The defense will present evidence at trial that the accuser lied under oath during a pretrial hearing in January about her handling of old iPhone containing messages between her and Sinclair. Lawyers for Sinclair have painted the woman as a scorned lover who only reported the sexual assault allegations after the general refused to leave his wife.

The captain testified that, on Dec. 9, shortly after what she described as a contentious meeting with prosecutors, she rediscovered the old iPhone stored in a box at her home that still contained saved text messages and voicemails from the general. After charging the phone, she testified she synced it with her computer to save photos before contacting her attorney.

However, a forensic expert hired by the defense examined the phone and determined that the accuser powered up the device more than two weeks before the meeting with prosecutors. She also tried to make a call and performed a number of other operations, the expert said.

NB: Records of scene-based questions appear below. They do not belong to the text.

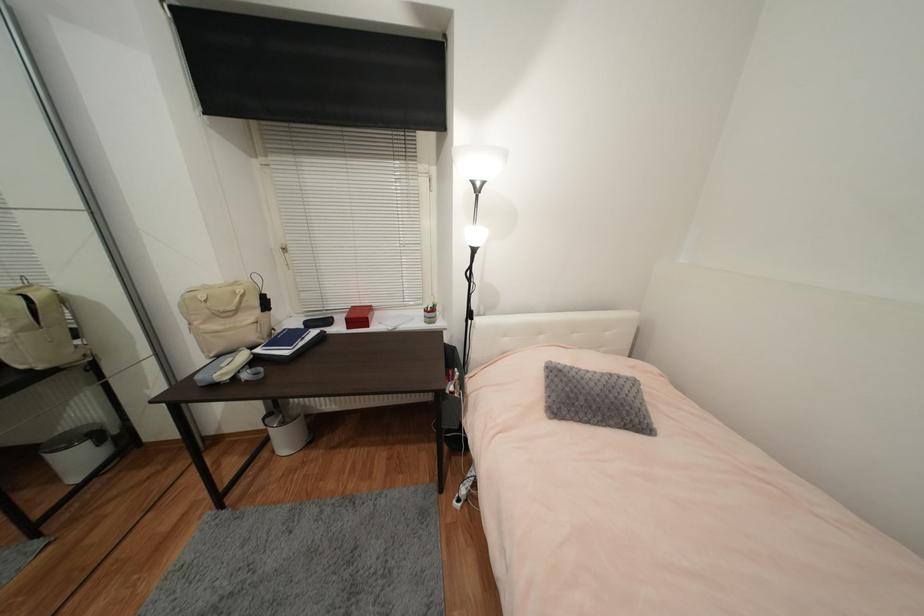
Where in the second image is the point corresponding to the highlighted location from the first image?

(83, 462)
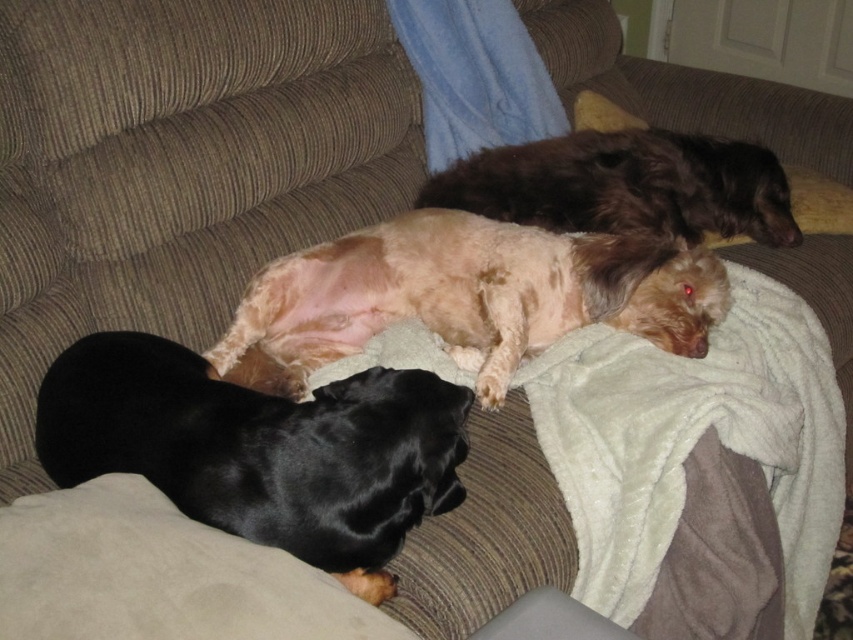
Where is `shiny black dog at lower left`? This screenshot has width=853, height=640. shiny black dog at lower left is located at coordinates (260, 449).

Is shiny black dog at lower left positioned at the back of white fabric at lower center?

Yes, it is.

Locate an element on the screen. shiny black dog at lower left is located at coordinates pos(260,449).

Is fuzzy beige dog at center to the left of white fabric at lower center from the viewer's perspective?

Indeed, fuzzy beige dog at center is positioned on the left side of white fabric at lower center.

Identify the location of fuzzy beige dog at center. (465, 296).

What are the coordinates of `fuzzy beige dog at center` in the screenshot? It's located at (465, 296).

Based on the photo, between suede-like beige pillow at lower left and shiny brown fur at upper right, which one is positioned lower?

suede-like beige pillow at lower left is lower down.

Is point (77, 620) closer to viewer compared to point (631, 150)?

Yes, point (77, 620) is closer to viewer.

Where is `suede-like beige pillow at lower left`? suede-like beige pillow at lower left is located at coordinates (158, 576).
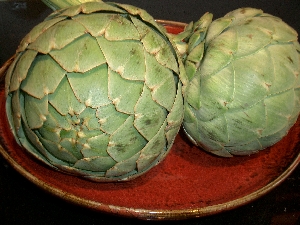
Locate an element on the screen. The image size is (300, 225). dark brown table is located at coordinates (36, 209).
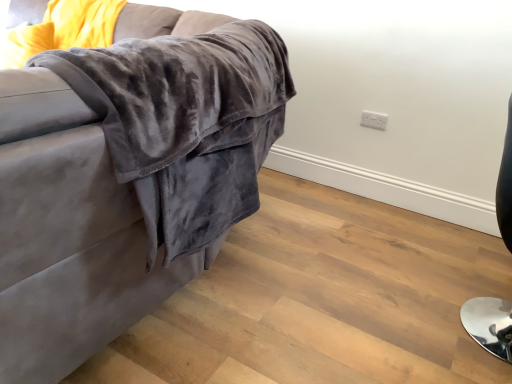
Identify the location of free space to the back side of shiny black chair at right. (422, 259).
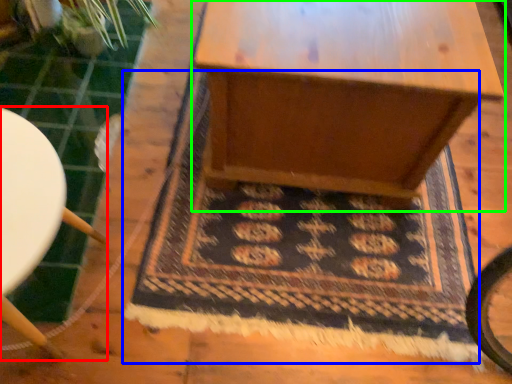
Question: Which object is positioned closest to furniture (highlighted by a red box)? Select from mat (highlighted by a blue box) and table (highlighted by a green box).

Choices:
 (A) mat
 (B) table

Answer: (A)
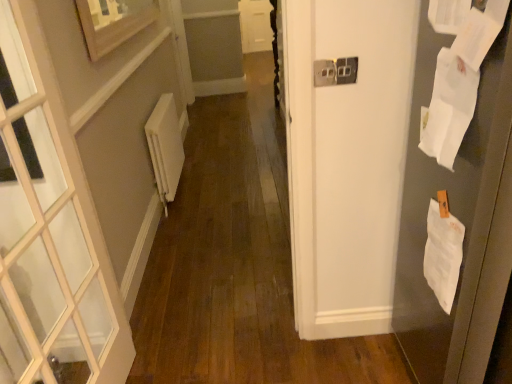
Question: Considering the positions of point (476, 26) and point (156, 9), is point (476, 26) closer or farther from the camera than point (156, 9)?

Choices:
 (A) closer
 (B) farther

Answer: (A)

Question: In terms of height, does white paper at upper right, arranged as the third paper when ordered from the bottom, look taller or shorter compared to wooden picture frame at upper left?

Choices:
 (A) tall
 (B) short

Answer: (B)

Question: Which object is the closest to the white paper at right, positioned as the 2th paper in bottom-to-top order?

Choices:
 (A) white paper at right, the 1th paper in the bottom-to-top sequence
 (B) white paper at right
 (C) white matte radiator at left
 (D) wooden picture frame at upper left
 (E) white plastic electric outlet at upper center

Answer: (B)

Question: Which of these objects is positioned farthest from the wooden picture frame at upper left?

Choices:
 (A) white paper at right
 (B) white matte radiator at left
 (C) white paper at right, positioned as the 2th paper in bottom-to-top order
 (D) white plastic electric outlet at upper center
 (E) white paper at right, the 1th paper in the bottom-to-top sequence

Answer: (E)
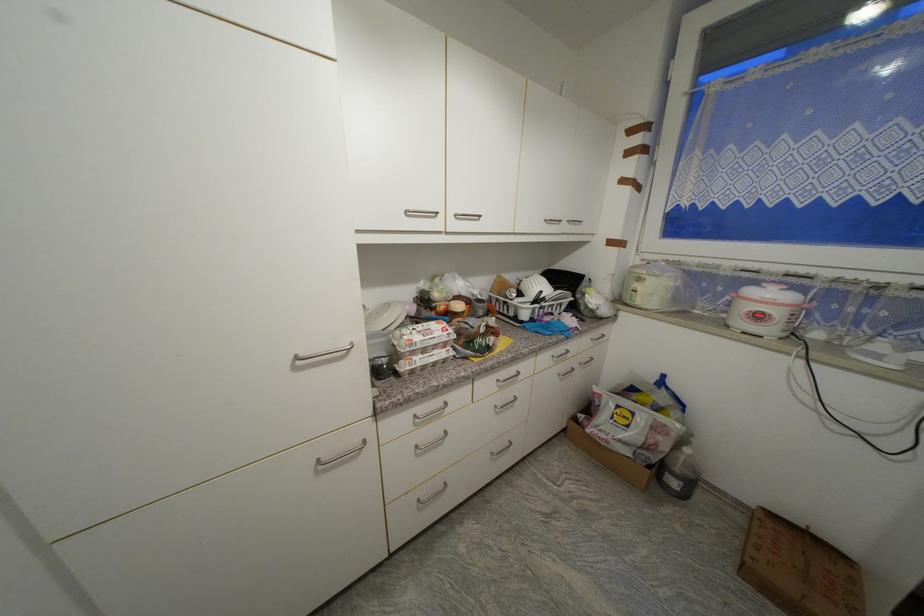
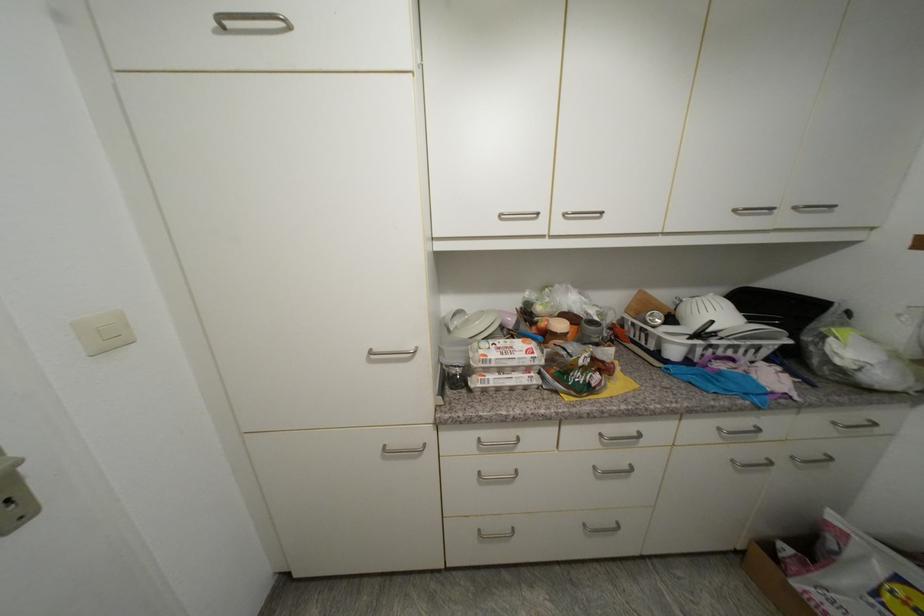
In the second image, find the point that corresponds to [565,376] in the first image.

(738, 463)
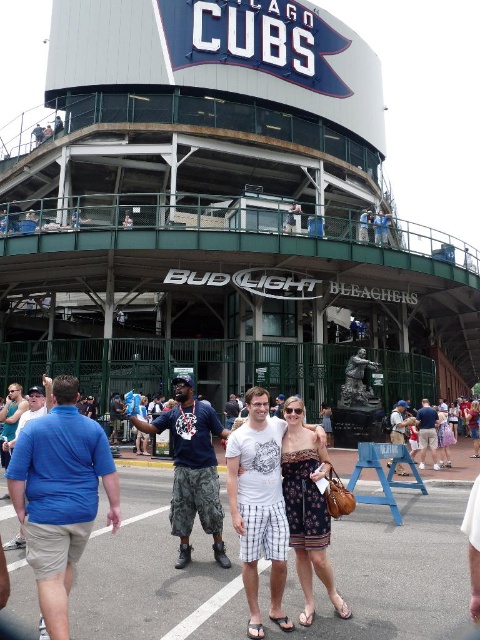
Is patterned fabric dress at center closer to the viewer compared to matte brown statue at center?

Yes, patterned fabric dress at center is in front of matte brown statue at center.

Can you confirm if patterned fabric dress at center is positioned to the left of matte brown statue at center?

Yes, patterned fabric dress at center is to the left of matte brown statue at center.

The height and width of the screenshot is (640, 480). Describe the element at coordinates (308, 506) in the screenshot. I see `patterned fabric dress at center` at that location.

Where is `patterned fabric dress at center`? This screenshot has width=480, height=640. patterned fabric dress at center is located at coordinates (308, 506).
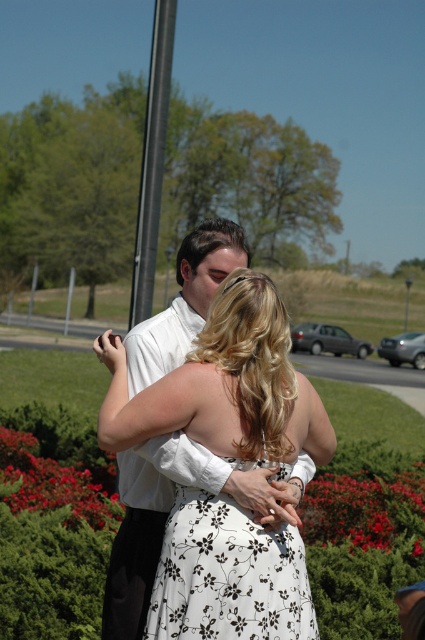
Question: Which of the following is the closest to the observer?

Choices:
 (A) white floral dress at center
 (B) white floral fabric dress at center
 (C) silver metallic sedan at center
 (D) black smooth pole at upper center

Answer: (B)

Question: Which object is positioned farthest from the black smooth pole at upper center?

Choices:
 (A) silver metallic sedan at center
 (B) white floral fabric dress at center

Answer: (A)

Question: Observing the image, what is the correct spatial positioning of silver metallic sedan at center in reference to silver metallic sedan at lower right?

Choices:
 (A) left
 (B) right

Answer: (A)

Question: Which point is farther to the camera?

Choices:
 (A) (388, 346)
 (B) (258, 384)
 (C) (323, 340)

Answer: (A)

Question: Does white floral fabric dress at center appear on the left side of silver metallic sedan at center?

Choices:
 (A) yes
 (B) no

Answer: (A)

Question: Can you confirm if white floral dress at center is wider than white floral fabric dress at center?

Choices:
 (A) yes
 (B) no

Answer: (A)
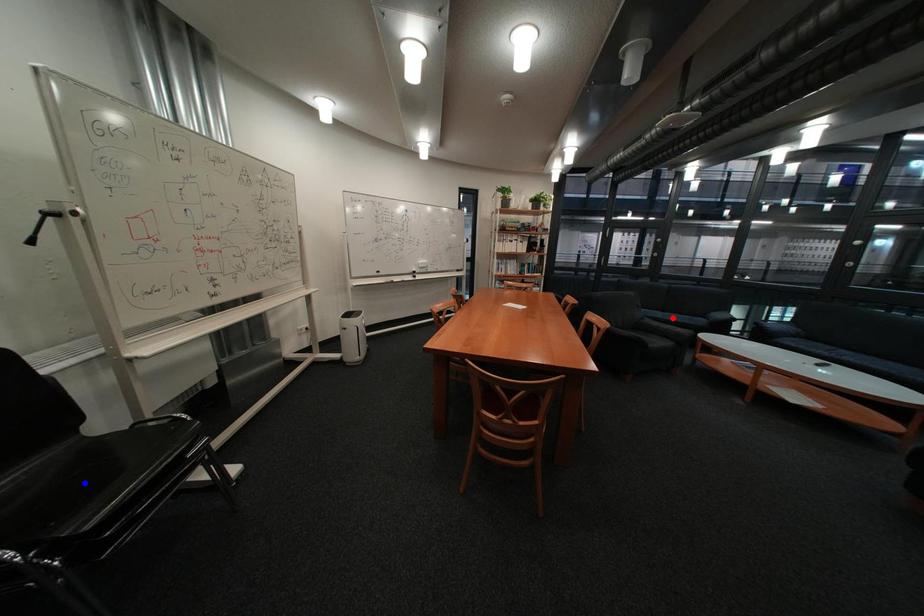
Question: In the image, two points are highlighted. Which point is nearer to the camera? Reply with the corresponding letter.

Choices:
 (A) blue point
 (B) red point

Answer: (A)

During a pretrial hearing this week, a top Pentagon lawyer testified that the lead prosecutor assigned to the case for nearly two years, Lt. Col. William Helixon, had urged that the most serious charges against Sinclair be dropped after he became convinced the captain had lied to him about the cell phone. Helixon was overruled by his superiors and then removed from the case last month, after suffering what was described as a profound moral crisis that led to his being taken to a military hospital for a mental health evaluation.

The case against Sinclair, believed to be the most senior member of the U.S. military ever to face trial on sexual assault charges, comes as the Pentagon grapples with a troubling string of revelations involving rape and sexual misconduct within the ranks. Influential members of Congress are also pushing to remove decisions about the prosecution of sex crimes from the military chain of command.

Sinclair's defense team failed this week to convince Pohl that military leaders were pushing the general's prosecution to make a public example of him and that the charges should therefore be dismissed.

"I’m not an expert on Congress and the congressional process, but I do agree that Sen. Kirsten Gillibrand’s bill is appropriate," Scheff said. "I think the process, that a change is necessary.”